EXERCISE: In these records, how many lines contain "Employees"? Please reply with the number only.

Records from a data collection
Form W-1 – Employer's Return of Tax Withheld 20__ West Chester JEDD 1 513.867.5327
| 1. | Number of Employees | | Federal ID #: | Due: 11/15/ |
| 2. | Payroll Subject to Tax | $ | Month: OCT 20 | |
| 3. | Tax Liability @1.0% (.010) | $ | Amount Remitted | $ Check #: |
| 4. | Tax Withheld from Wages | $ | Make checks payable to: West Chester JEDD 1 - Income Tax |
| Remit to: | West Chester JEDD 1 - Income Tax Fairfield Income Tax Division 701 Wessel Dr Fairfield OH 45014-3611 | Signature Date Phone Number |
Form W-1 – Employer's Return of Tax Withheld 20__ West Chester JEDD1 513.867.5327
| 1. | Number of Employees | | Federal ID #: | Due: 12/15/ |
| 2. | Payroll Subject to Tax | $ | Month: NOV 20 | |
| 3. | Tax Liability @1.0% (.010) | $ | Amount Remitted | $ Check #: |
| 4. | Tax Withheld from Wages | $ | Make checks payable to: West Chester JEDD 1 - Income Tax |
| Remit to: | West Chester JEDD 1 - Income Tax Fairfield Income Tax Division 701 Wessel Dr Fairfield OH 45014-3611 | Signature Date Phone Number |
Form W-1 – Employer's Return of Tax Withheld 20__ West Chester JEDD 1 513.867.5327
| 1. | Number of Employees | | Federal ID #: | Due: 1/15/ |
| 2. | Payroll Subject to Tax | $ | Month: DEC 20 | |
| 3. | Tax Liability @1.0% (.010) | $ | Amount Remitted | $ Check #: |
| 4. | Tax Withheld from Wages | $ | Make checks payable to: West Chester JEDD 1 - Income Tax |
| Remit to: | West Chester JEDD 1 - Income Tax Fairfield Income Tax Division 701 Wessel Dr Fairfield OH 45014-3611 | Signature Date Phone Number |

WORKED SOLUTION: 3